[cfe-dev] a proposed script to help with test-suite programs that output _lots_ of FP numbers

Thu Sep 29 14:33:24 PDT 2016

On Thu, Sep 29, 2016 at 4:25 PM, Renato Golin via cfe-dev
<cfe-dev at lists.llvm.org> wrote:
> On 29 September 2016 at 18:59, Abe Skolnik <a.skolnik at samsung.com> wrote:
>> As part of working on making test-suite less demanding of exact FP results
>> so my FP-contraction patch can go back into trunk and stay there, today I
>> analyzed "MultiSource/Benchmarks/VersaBench/beamformer".  I found that the
>> raw output from that program is 2789780 bytes [i.e. ~2.7 _megabytes_] of
>> floating-point text, which IMO is too much to put into a patch -- or at
>> least a _civilized_ patch.  ;-)
>
> Not to mention having to debug the whole thing every time it breaks. :S
>
> How I "fixed" it in the past was to do some heuristics like you did,
> while still trying to keep the meaning.

**SUPPLIED MATERIAL**
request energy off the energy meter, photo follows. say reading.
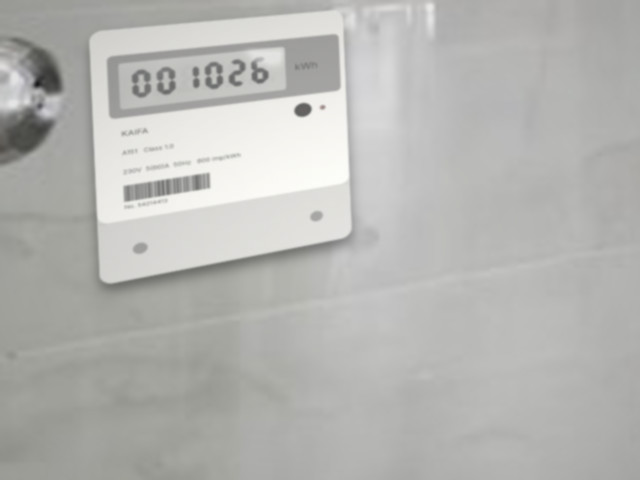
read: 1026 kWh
---
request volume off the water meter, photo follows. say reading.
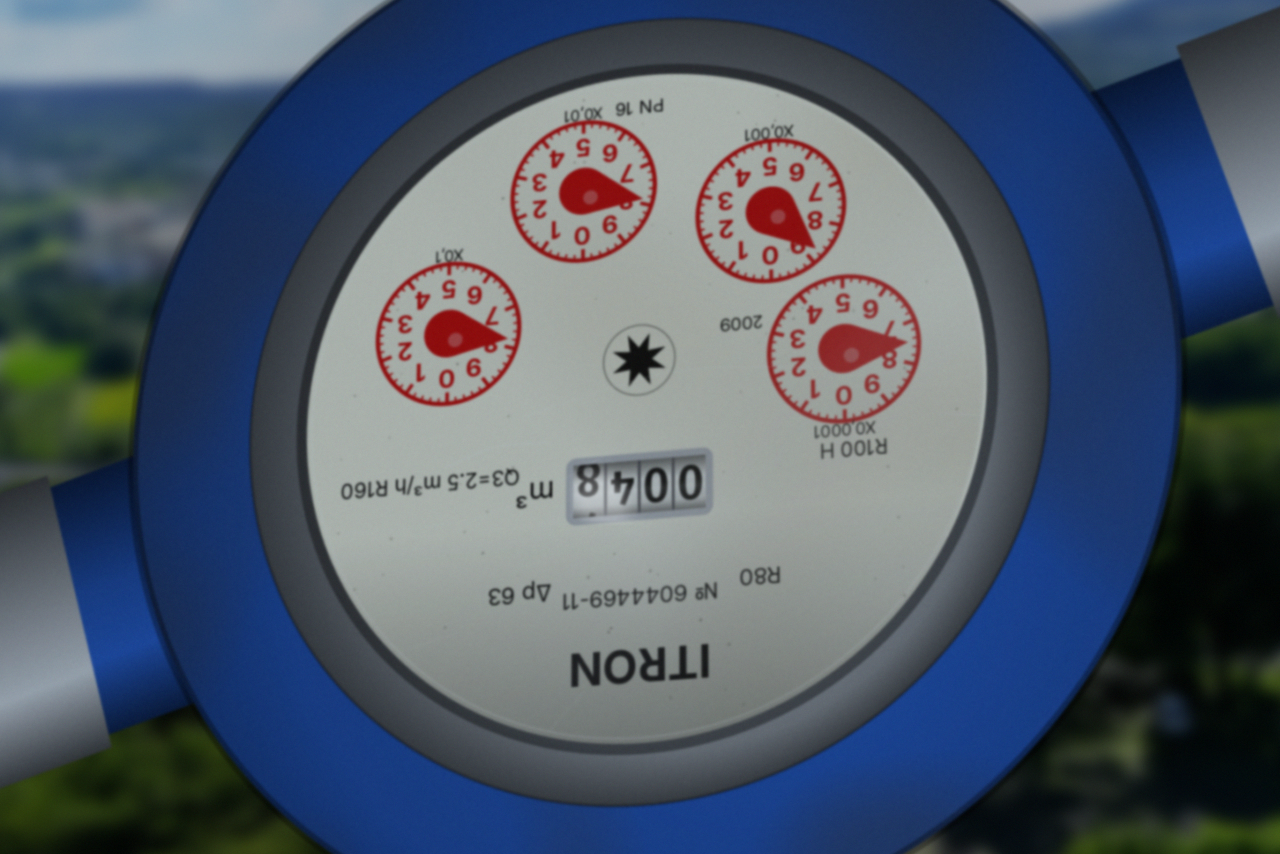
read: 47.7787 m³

**PROBLEM SET**
(A) In the mailing-list thread on floating-point test output, how many bytes of raw output does the beamformer program produce?
(B) Decide whether each statement agrees with the mailing-list thread on floating-point test output. Answer yes or no, and quote the deciding words from the thread.
(i) The beamformer program sits under MultiSource/Benchmarks/VersaBench.
(ii) The work aims to make test-suite more demanding of exact FP results.
(iii) A reply says heuristics were used in the past to deal with this kind of output.
(C) Resume the mailing-list thread on floating-point test output after its last sentence.

**ANSWER SET**
(A) 2789780 bytes, about 2.7 megabytes.

(B)
(i) Yes: "MultiSource/Benchmarks/VersaBench/beamformer".
(ii) No: "making test-suite less demanding of exact FP results".
(iii) Yes: "How I "fixed" it in the past was to do some heuristics like you did".

(C)
>
> I think the idea of having a "number of results" is good, but I also
> think you can separate the 300k values in logical groups, maybe adding
> them up.
>
> Of course, the more you do to the results, the higher will be the
> rounding errors, and the less meaning the results will have.
>
> I don't know much about this specific benchmark, but if it has some
> kind of internal aggregation values, you can dump those instead?
>
>
>> As a result, I wrote the below Python program, which I think should deal
>> with the problem fairly well, or at least is a good first attempt at doing
>> so and can be improved later.
>
> The python script is a good prototype for what you want, but I'd
> rather change the source code of the benchmark to print less, more
> valuable, stuff.
>
> The more you print, the more your run will be tied to stdio and less
> to what you wanted to benchmark in the fist place.
>
>
>> Vanilla compiler, i.e. without FP-contraction patch
>> ---------------------------------------------------
>> 286720
>> 9178782.5878
>>
>> Compiler WITH FP-contraction patch
>> ----------------------------------
>> 286720
>> 9178782.58444
>
> This looks like a small enough change to me, given the amount of
> precision you're losing. But it'd be better to make sure the result
> has at least some meaning related to the benchmark.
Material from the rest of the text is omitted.